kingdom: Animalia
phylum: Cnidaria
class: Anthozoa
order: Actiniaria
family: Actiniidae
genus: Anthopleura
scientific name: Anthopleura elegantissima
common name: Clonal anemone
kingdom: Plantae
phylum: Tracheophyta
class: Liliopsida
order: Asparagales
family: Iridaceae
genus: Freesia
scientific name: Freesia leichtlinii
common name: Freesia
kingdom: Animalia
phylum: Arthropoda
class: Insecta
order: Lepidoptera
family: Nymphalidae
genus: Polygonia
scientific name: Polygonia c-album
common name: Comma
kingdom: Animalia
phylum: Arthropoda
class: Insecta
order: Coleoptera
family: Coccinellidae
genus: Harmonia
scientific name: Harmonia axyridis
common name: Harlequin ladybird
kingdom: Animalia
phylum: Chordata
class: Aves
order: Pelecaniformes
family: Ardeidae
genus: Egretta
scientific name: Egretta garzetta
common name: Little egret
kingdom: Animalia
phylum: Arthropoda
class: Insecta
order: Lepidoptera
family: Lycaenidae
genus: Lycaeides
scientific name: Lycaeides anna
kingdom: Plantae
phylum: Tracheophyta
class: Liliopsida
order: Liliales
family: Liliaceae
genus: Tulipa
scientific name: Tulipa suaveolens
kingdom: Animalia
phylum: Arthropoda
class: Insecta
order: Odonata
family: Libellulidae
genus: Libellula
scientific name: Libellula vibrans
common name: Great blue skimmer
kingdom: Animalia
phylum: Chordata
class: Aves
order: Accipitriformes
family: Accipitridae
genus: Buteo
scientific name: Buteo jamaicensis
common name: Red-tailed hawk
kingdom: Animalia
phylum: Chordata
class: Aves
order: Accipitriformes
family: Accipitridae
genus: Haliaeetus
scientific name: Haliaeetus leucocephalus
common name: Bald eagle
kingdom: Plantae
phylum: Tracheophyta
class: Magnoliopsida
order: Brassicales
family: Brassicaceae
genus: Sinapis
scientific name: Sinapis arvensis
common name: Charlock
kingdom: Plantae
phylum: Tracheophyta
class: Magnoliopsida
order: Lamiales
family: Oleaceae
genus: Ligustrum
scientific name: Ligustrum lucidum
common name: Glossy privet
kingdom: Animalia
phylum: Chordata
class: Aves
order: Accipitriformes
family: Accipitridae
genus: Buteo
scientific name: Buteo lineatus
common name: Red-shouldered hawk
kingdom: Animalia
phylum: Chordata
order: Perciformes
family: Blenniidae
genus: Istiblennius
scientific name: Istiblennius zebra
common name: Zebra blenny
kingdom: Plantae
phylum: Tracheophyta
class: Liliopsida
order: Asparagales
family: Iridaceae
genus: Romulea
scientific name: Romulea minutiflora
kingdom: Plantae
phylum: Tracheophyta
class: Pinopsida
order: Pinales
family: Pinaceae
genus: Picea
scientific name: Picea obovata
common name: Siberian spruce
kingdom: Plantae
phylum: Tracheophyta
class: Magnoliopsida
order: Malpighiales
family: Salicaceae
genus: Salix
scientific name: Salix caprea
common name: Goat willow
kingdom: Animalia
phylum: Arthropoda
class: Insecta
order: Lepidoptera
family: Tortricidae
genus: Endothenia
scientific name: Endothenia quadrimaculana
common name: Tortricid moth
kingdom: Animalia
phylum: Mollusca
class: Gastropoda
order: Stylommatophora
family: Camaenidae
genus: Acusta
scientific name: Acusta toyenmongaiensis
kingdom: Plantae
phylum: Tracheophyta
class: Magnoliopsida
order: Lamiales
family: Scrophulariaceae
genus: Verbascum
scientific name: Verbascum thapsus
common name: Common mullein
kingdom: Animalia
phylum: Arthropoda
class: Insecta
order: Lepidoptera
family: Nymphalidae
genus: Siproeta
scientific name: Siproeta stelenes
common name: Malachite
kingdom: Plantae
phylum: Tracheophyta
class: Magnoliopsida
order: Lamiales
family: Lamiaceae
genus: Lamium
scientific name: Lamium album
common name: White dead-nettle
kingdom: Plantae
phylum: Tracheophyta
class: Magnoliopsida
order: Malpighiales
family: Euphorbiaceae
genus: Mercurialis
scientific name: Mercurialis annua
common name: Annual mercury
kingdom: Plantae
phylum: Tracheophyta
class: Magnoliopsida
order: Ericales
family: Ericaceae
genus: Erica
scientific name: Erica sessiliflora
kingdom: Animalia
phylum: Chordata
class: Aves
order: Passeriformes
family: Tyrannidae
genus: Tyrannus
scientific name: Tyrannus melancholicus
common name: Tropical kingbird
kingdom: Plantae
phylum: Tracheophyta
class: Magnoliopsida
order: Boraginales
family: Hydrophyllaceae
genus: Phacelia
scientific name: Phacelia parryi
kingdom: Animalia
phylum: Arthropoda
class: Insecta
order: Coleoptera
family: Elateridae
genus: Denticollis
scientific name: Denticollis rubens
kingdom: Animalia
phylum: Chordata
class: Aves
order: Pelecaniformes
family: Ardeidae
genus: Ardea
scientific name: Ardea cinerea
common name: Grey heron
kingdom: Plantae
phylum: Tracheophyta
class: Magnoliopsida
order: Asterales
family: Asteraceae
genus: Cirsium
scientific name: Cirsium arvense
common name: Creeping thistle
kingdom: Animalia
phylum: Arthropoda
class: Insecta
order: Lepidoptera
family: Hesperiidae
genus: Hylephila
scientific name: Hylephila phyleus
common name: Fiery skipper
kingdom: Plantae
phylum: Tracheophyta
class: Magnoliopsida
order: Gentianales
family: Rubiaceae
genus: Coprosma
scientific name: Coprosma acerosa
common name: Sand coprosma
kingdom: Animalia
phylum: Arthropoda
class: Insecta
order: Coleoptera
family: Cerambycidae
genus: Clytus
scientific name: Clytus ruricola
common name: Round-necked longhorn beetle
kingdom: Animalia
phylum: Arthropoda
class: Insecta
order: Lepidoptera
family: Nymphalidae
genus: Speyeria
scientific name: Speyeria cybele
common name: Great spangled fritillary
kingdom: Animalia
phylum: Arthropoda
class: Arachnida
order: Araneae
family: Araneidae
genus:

Objective: Arrange the lines of the listing as a numbered list, starting at the line that contains "genus: Verbascum" and ending at the line that contains "common name: Round-necked longhorn beetle", with blank lines omitted.

Solution to this exercise:
1. genus: Verbascum
2. scientific name: Verbascum thapsus
3. common name: Common mullein
4. kingdom: Animalia
5. phylum: Arthropoda
6. class: Insecta
7. order: Lepidoptera
8. family: Nymphalidae
9. genus: Siproeta
10. scientific name: Siproeta stelenes
11. common name: Malachite
12. kingdom: Plantae
13. phylum: Tracheophyta
14. class: Magnoliopsida
15. order: Lamiales
16. family: Lamiaceae
17. genus: Lamium
18. scientific name: Lamium album
19. common name: White dead-nettle
20. kingdom: Plantae
21. phylum: Tracheophyta
22. class: Magnoliopsida
23. order: Malpighiales
24. family: Euphorbiaceae
25. genus: Mercurialis
26. scientific name: Mercurialis annua
27. common name: Annual mercury
28. kingdom: Plantae
29. phylum: Tracheophyta
30. class: Magnoliopsida
31. order: Ericales
32. family: Ericaceae
33. genus: Erica
34. scientific name: Erica sessiliflora
35. kingdom: Animalia
36. phylum: Chordata
37. class: Aves
38. order: Passeriformes
39. family: Tyrannidae
40. genus: Tyrannus
41. scientific name: Tyrannus melancholicus
42. common name: Tropical kingbird
43. kingdom: Plantae
44. phylum: Tracheophyta
45. class: Magnoliopsida
46. order: Boraginales
47. family: Hydrophyllaceae
48. genus: Phacelia
49. scientific name: Phacelia parryi
50. kingdom: Animalia
51. phylum: Arthropoda
52. class: Insecta
53. order: Coleoptera
54. family: Elateridae
55. genus: Denticollis
56. scientific name: Denticollis rubens
57. kingdom: Animalia
58. phylum: Chordata
59. class: Aves
60. order: Pelecaniformes
61. family: Ardeidae
62. genus: Ardea
63. scientific name: Ardea cinerea
64. common name: Grey heron
65. kingdom: Plantae
66. phylum: Tracheophyta
67. class: Magnoliopsida
68. order: Asterales
69. family: Asteraceae
70. genus: Cirsium
71. scientific name: Cirsium arvense
72. common name: Creeping thistle
73. kingdom: Animalia
74. phylum: Arthropoda
75. class: Insecta
76. order: Lepidoptera
77. family: Hesperiidae
78. genus: Hylephila
79. scientific name: Hylephila phyleus
80. common name: Fiery skipper
81. kingdom: Plantae
82. phylum: Tracheophyta
83. class: Magnoliopsida
84. order: Gentianales
85. family: Rubiaceae
86. genus: Coprosma
87. scientific name: Coprosma acerosa
88. common name: Sand coprosma
89. kingdom: Animalia
90. phylum: Arthropoda
91. class: Insecta
92. order: Coleoptera
93. family: Cerambycidae
94. genus: Clytus
95. scientific name: Clytus ruricola
96. common name: Round-necked longhorn beetle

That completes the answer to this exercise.